Assuming you have created a Kriging metamodel stored in myKriging, then:

% Get a sample from the probabilistic input model
X_ED = uq_getSample(1e4,'LHS');

% Evaluate the metamodel on the current experimental design
Y_Krg = uq_evalModel(myKriging,X_ED);

% Calculate the moments
mean_Krg = mean(Y_Krg);
std_Krg = std(Y_Krg, 0, 1);

Note that the sample size to estimate the moments can be much larger (say, \sim 10^4) than the sample size to create the metamodel (say \sim 10^2). You can also plot the histogram of the metamodel prediction to see how the values distributed.

In the example PCE METAMODELING: ESTIMATION OF STATISTICAL MOMENTS, the moments are directly taken from the coefficients of the PCE metamodels created by increasing sample sizes.

In that example, the convergence plot that comes after is custom made (i.e., not via uq_display), you can create the same for Kriging or PCK by replacing relevant code sections with the above procedure.

I hope this helps!

Hi Damar,

This answers my questions. Thank you so much for your inputs!
Because in my mind the metamodel helps to not burden computational cost for computing the statistical moments such as PCE which can be directly computed. So based on what you are saying here the Kriging and PCE kriging are not like that. It is because I have an issue with vectorizing my complex model, I do not where it went wrong, so having to evaluate the model for large sample size is going to be a huge computational cost. I will have to check again.
Thank you very much for your help!
Best regards,

Yes, PCE metamodels do have nice properties regarding moment estimation (among other things). However, once you have a Kriging or PC-Kriging metamodel the computational cost to compute a large number of sample points from the metamodel should be minor compared to running the full computational model (assuming your complex model is non-trivial to run). Furthermore, I think the evaluation of all metamodels in UQLab is vectorized.

Dear Visha

As Damar said, UQLab evaluates the metamodel in a vectorized way. However, there may be rare cases where the best way to evaluate the metamodel is not obvious. For example, see this post:

If you explain you computational model in more detail, I can hopefully say more about that.

Best regards

Hi all

I am Roberto from University of Trento. I am new to UQworld.

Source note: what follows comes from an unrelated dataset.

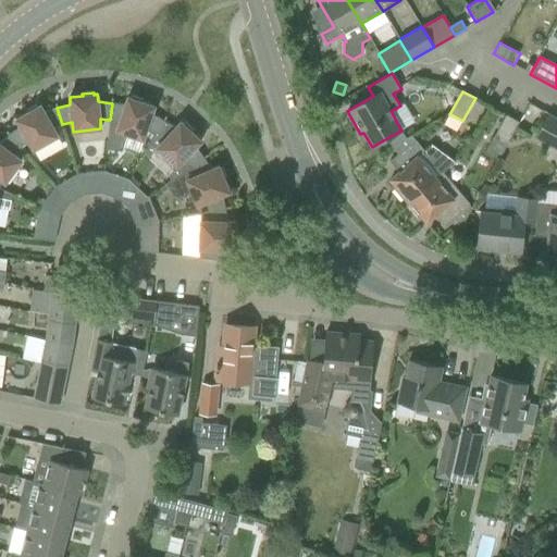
[(146,131),(155,135),(163,121),(151,114),(155,107),(127,98),(125,104),(112,103),(110,120),(107,149),(122,151),(127,134),(143,139),(146,131)]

Regarding this discussion, the BraninHoo function provides the nice plots of mean and variance of the Gaussian process, that I’m attaching. The dimension of the input here is 2 so clearly such plot representation is possible, but it wouldn’t be for higher dimensions.


My question is how to obtain the same information for dimension of the input higher than 2 (e.g. my case is with 3)?

Thank you in advance

Dear Roberto

You can obtain the mean and variance of your Kriging model at any point x as follows:

[Ymu,Yvar] = uq_evalModel(x)

Best regards

Dear Styfen

Thank you so much. That’s what I needed.